Mr O’Connor was appointed as the inaugural Frank McCourt Chair in Creative Writing at UL last year.

“Young Irish writers are so hard working, they are much more focussed on having a career than my generation of writers would have been when we were in our twenties. They are influenced by writers from all over the world. They are very outward looking and not insular, passionate and hardworking . . . to be surrounded by that level of enthusiasm and is very replenishing.

“The applications we get from young Irish writers are just dazzling in their scope and their originality and their ambition,” he added.

Speaking about the advice he gives to his 12 students on the MA in Creative Writing programme at UL, the author of eight published novels, including the million-selling Star of the Sea said: “I say to the students that writing is actually a lot more like a marriage than it’s like falling in love. You make a commitment to writing and you have good days with it, and you have bad days with it.

“Some times you have a little row with writing and you’re not sure why you and writing should have ended up together at all, but then you make up, and you hope that in the long term it will be worth it and that’s the level of commitment that it requires.”

“Writing isn’t for everybody, one of the myths about writing is the muse; that I can only write when I am inspired, but a professional writer develops a skill of being able to write all the time.
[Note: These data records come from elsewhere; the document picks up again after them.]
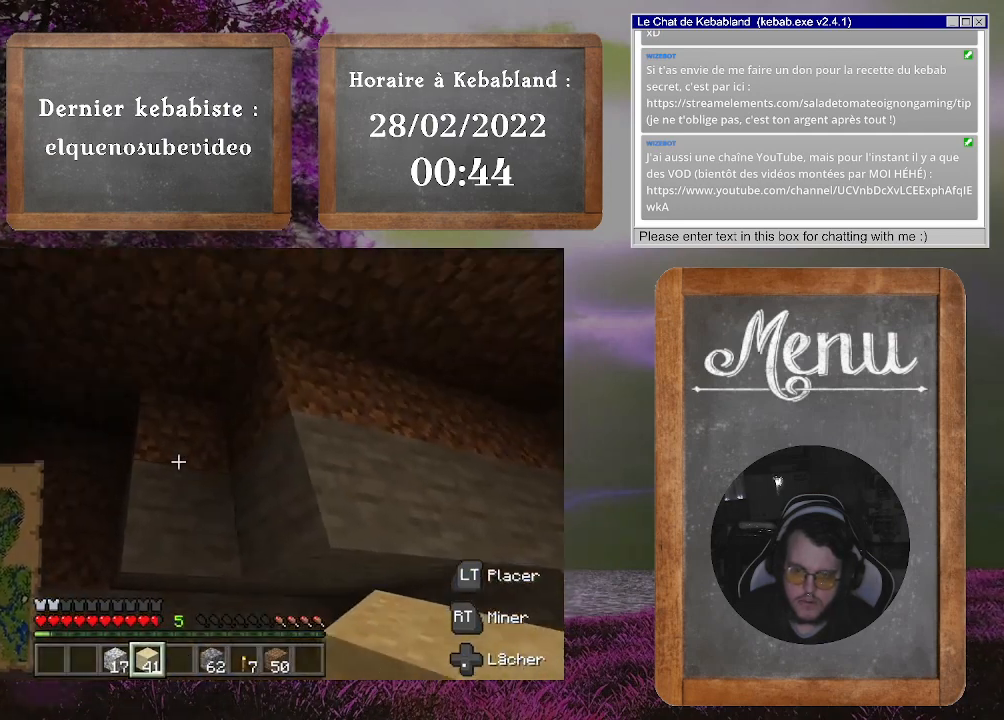
{"buttons": ["R2"], "left_stick": "center", "right_stick": "center", "events": []}
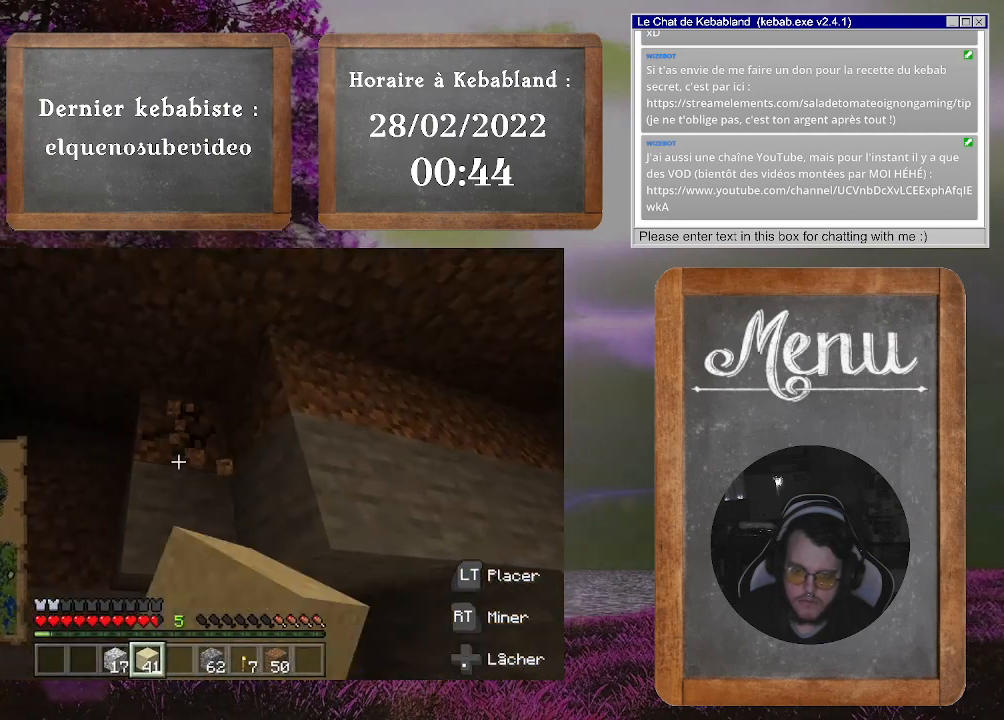
{"buttons": [], "left_stick": "up", "right_stick": "center", "events": [[400, "left_stick", "up"], [467, "R2", "up"]]}
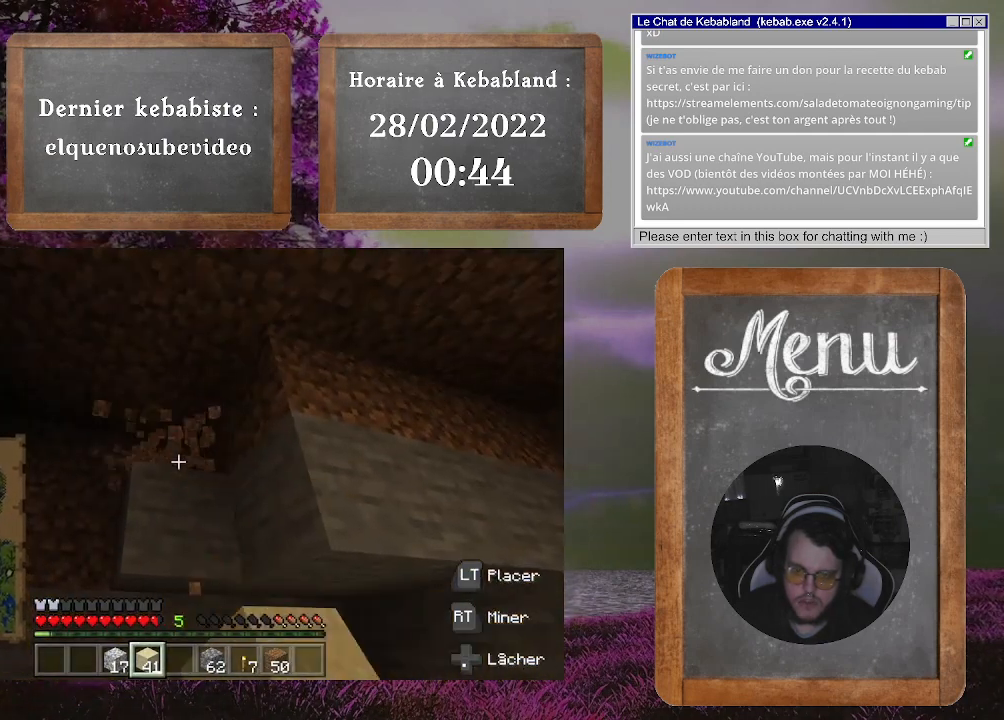
{"buttons": [], "left_stick": "down", "right_stick": "center", "events": [[67, "A", "down"], [367, "A", "up"], [400, "left_stick", "down"]]}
You have got to meet the muse half way, you don’t wait for her to come and knock on your door you go out and find her, so that’s just one of the realities of a writer’s life, you need to make writing a part of your life, preferably on a daily basis.”
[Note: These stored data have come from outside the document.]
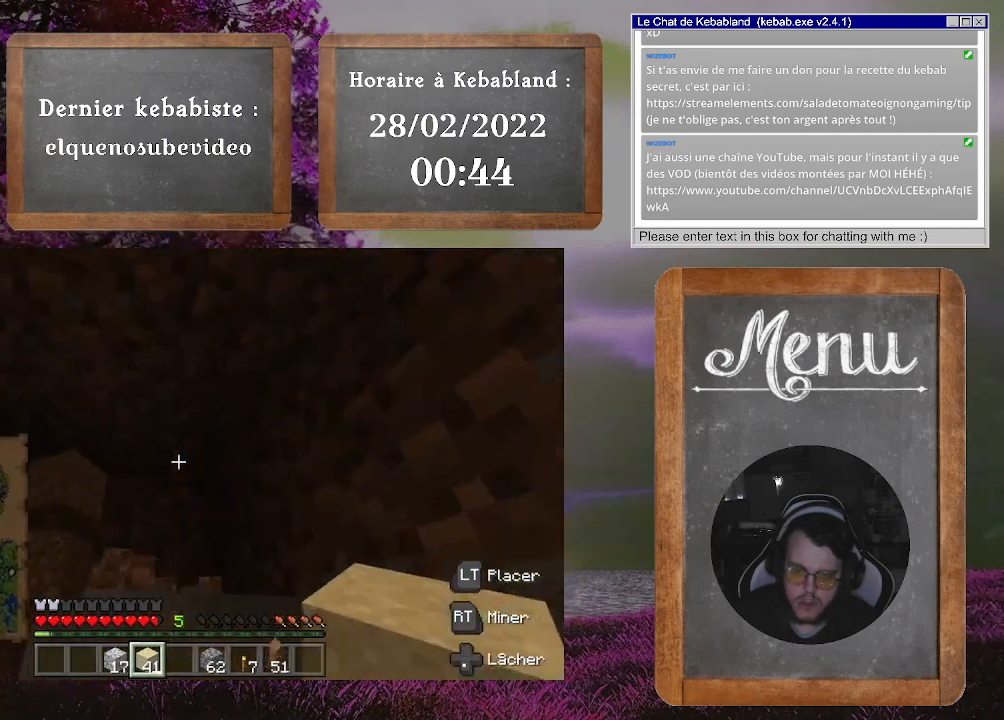
{"buttons": [], "left_stick": "center", "right_stick": "right", "events": [[333, "right_stick", "down-right"], [433, "right_stick", "right"], [467, "left_stick", "center"]]}
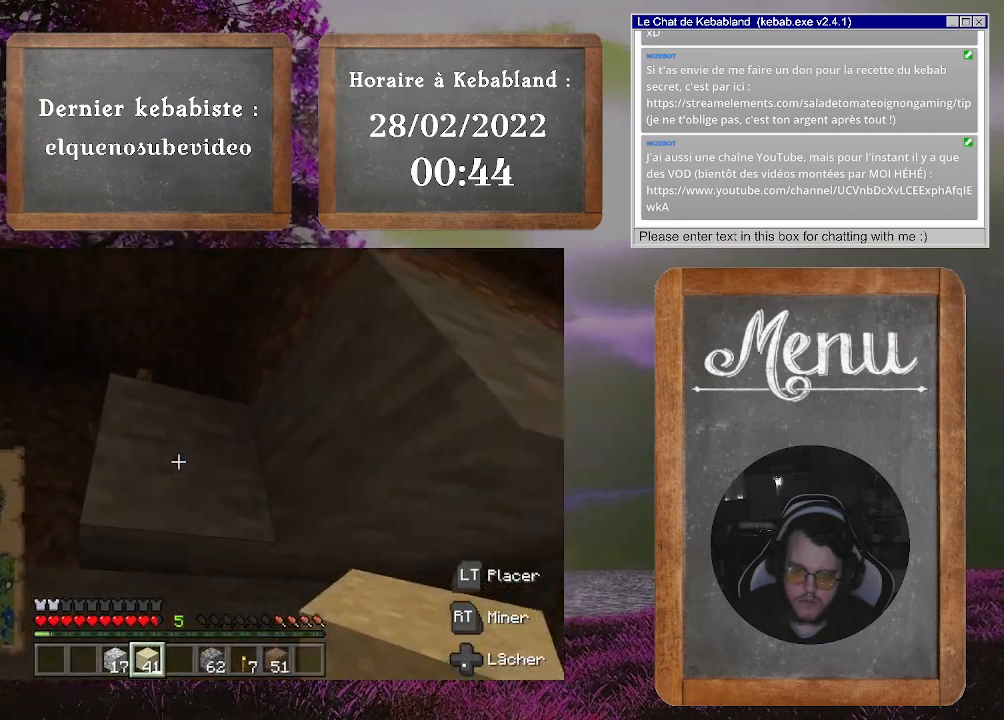
{"buttons": [], "left_stick": "center", "right_stick": "down-right", "events": [[200, "right_stick", "up-right"], [467, "right_stick", "down-right"]]}
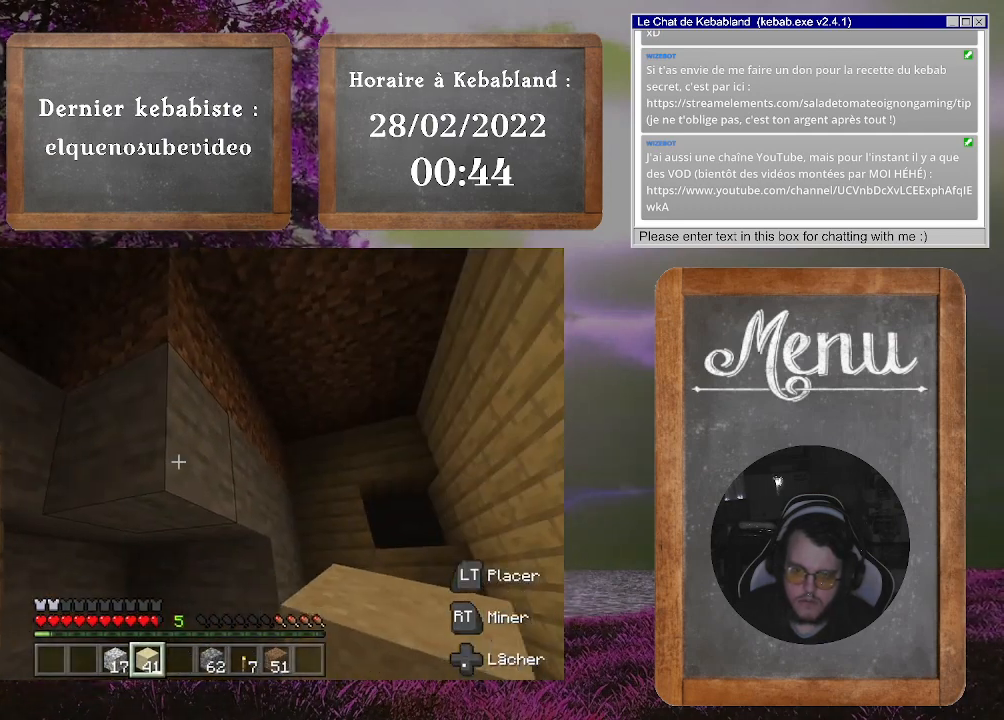
{"buttons": [], "left_stick": "center", "right_stick": "up", "events": [[167, "left_stick", "up"], [400, "left_stick", "center"], [400, "right_stick", "up"]]}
Frank McCourt’s widow Ellen McCourt was among the guests of honour at last night’s inaugural lecture held at the Irish World Music Academy in UL.

Mrs McCourt said her late husband and Joseph O’Connor shared a “similar sensibility”.

“I think Frank would be extremely pleased that Joseph holds this first chair,” she said.

Mrs McCourt also spoke about the importance of having a liberal arts education. “Somewhere in there, the arts should play a part, because we are really educating the whole person and you really shouldn’t be just on a one track programme.”